The much-publicised political abductions in Belarus took place in 1999. On the evening of May 7, interior minister Yury Zakharanka, who started an open confrontation with the Lukashenka regime for the law and conscience, disappeared near his home in Minsk. The case over his disappearance and the cases of former vice speaker of the Supreme Council of the 13th convocation Viktar Hanchar and businessman Anatoly Krasouski, who disappeared in the same black year, as well as the case of ORT cameraman Zmitser Zavadski haven't given answers to main questions: where these people are and what happened to them?
The official investigation keeps silence. The opposition, the international community and human rights activists accuse the authorities both of failure to act and involvement in the high-profile abduction cases.
“The much-publicised abductions took place in 1999-2000, but during these years Lukashenka created a new generation of law-enforcement officers ready to fulfil all orders. They are ready to kill. We remember Veronika Cherkasova, Aleh Byabenin and other cases of abductions,” Alyaksandr Atroshchankau said.

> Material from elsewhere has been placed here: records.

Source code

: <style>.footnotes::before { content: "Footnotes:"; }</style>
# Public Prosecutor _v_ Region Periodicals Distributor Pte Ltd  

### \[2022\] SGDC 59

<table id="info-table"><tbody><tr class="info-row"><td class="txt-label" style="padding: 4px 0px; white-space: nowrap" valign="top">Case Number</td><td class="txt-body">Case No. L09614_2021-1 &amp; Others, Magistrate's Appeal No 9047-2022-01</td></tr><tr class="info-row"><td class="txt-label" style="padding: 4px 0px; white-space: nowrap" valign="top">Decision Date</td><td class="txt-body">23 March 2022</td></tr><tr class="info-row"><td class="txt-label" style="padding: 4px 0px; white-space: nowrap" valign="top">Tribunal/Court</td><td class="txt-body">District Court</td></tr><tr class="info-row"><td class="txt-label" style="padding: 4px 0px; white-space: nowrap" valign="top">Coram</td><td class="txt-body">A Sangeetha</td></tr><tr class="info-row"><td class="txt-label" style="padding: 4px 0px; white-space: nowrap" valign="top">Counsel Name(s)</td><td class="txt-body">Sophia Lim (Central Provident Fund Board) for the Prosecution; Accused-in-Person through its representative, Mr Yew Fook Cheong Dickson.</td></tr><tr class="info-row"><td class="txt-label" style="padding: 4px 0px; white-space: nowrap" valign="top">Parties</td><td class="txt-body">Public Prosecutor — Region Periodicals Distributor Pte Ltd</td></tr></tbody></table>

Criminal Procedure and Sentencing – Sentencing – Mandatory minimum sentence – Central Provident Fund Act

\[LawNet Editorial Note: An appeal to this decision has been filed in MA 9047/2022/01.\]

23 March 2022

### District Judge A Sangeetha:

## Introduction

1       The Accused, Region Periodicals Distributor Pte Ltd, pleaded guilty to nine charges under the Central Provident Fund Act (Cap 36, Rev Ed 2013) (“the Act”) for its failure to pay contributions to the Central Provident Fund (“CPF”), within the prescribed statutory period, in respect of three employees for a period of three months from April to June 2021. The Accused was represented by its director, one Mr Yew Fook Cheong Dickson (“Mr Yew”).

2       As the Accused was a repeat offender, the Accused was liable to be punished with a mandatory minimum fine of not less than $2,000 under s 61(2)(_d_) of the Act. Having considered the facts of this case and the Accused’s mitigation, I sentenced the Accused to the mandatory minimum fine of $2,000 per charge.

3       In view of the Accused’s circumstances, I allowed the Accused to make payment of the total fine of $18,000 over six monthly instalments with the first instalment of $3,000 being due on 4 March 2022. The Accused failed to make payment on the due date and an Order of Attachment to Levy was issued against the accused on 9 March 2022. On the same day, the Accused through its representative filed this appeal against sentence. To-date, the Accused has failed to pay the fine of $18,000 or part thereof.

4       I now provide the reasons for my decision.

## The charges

He thinks abductions of regime's opponents will go on.
“Political killings in our country became a technology that can be improved and developed. There are people in Belarus that deal with it. They are professionals,” he said.
The former political prisoner is sure involvement of the authorities in the abductions cannot be hidden in the time of information technologies. The events in neighbouring countries, in particular the sentence to a killer of Ukrainian journalist Georgy Gongadze, show it.
Alyaksandr Atroshchnkau noted that the further growth of political killings was prevented by human rights activists and journalists thanks to the opposition.
“It is a great achievement that these abductions and deaths affected many Belarusians. It is the merit of the opposition, human rights activists, journalists and the whole Belarusian society. Spreading information about these cases gave the authorities to understand they [the cases] will not be forgotten. Human rights defenders and journalists carried out investigations when it was possible. Many of them had to leave the country and continue their work abroad,” he said.
The former political prisoner is confident that opponents of the regime, especially those imprisoned, are still in danger. He reminded about the provocations against them organised by prison authorities.
“We can speak about presumption of guilt in this case. The opponents of the regime were thrown into prisons when they were healthy. It something happens to them, it will be the guilt of the prison administration and the authorities,” he said.